Education is an essential public good. Without quality, inclusive and equitable training, countries will not break the cycle of poverty that leaves behind millions of boys, girls, youth and adults. This certainty becomes even more relevant in the face of the impact of the covid-19 crisis. Countries need to recover their economies and overcome the serious consequences caused by the pandemic. Education is key to that.
A space for action that cannot be postponed for this agenda is that of agriculture, rural territories and their integration with urban centers. The materialization of its potential requires innovation and technology to trigger virtuous circles of economic growth, job creation and reduction of the social gap.
In Latin America and the Caribbean, agriculture is a central activity and one of the few that has remained active since the outbreak of covid-19. In the coming years, it will make another qualitative leap, incorporating the advantages of digitization and other technological advances.
This is an inexorable change that requires the training of new capacities, because the digitization of agriculture can contribute to increasing the supply and quality of food within the framework of a harmonious relationship with the environment.
To accompany these processes, it will be necessary for the rural population and the new generations to access adequate training that will allow them to capitalize on the benefits of the “fourth industrial revolution” in the transforming processes of agribusiness.

▶ _How to complete this task_:
Pick up the passage on education and digital agriculture in Latin America and the Caribbean after its final sentence and keep writing.

Dataset entries:
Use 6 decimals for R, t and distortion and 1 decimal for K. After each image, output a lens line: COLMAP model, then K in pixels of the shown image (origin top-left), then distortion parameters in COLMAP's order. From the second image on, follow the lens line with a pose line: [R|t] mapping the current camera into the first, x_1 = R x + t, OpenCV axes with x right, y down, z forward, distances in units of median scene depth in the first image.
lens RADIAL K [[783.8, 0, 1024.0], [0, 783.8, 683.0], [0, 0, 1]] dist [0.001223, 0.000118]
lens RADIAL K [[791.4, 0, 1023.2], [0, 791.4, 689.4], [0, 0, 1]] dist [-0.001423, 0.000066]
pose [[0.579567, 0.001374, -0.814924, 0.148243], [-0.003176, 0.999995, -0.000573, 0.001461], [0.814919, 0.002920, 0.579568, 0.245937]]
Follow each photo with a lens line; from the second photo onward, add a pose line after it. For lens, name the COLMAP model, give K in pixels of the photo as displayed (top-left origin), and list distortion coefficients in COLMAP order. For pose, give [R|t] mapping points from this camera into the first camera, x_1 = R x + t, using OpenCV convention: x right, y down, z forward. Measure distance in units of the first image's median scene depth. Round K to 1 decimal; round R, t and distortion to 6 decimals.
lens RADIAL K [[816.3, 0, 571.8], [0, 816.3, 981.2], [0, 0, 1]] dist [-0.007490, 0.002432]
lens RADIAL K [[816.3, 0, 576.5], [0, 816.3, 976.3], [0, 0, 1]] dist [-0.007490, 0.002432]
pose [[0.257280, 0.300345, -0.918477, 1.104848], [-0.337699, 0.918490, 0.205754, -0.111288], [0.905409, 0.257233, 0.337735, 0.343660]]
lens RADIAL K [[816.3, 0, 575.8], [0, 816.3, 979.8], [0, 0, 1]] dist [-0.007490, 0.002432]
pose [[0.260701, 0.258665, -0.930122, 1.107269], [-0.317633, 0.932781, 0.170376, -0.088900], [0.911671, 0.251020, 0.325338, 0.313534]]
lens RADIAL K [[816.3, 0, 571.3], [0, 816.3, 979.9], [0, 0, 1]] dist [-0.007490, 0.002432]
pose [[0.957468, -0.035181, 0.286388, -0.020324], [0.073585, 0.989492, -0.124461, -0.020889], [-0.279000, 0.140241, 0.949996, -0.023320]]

▶ _Output for this task_:
The digitization of agriculture can contribute to increasing the supply and quality of food
It’s not the technology per se the one that can bring about these changes, but the human talent and the organizations, duly empowered, the ones that allow them to be developed. For this reason, once the digitization agenda has been installed in rural activity, it is necessary to take a step forward so that education allows the rural population to assume a leading role.
In recent years, through a joint effort, international organizations such as the Inter-American Institute for Cooperation on Agriculture (IICA) and the Inter-American Development Bank (IDB) and its allies in the private sector such as Microsoft, warned of the urgency of addressing the problems of rural connectivity and the development of digital skills.
In the Latin American and Caribbean region there is a 34 percentage point difference in access to connectivity between urban and rural areas, and also limitations in the development of digital skills in the rural population, of which only 17.1% have specific digital skills.
In Latin America, moreover, only 33% of schools have sufficient bandwidth or internet speed. In rural areas, in eight out of 10 countries, less than 15% of educational centers have access to these facilities.
We have to train the leaders who will transform our agri-food systems
The pandemic has particularly affected education, with school closures and dropouts. According to UNESCO, 3.1 million young people, boys and girls, were excluded from education in our region. This overview makes it possible to enumerate the challenges facing an agenda for rural education.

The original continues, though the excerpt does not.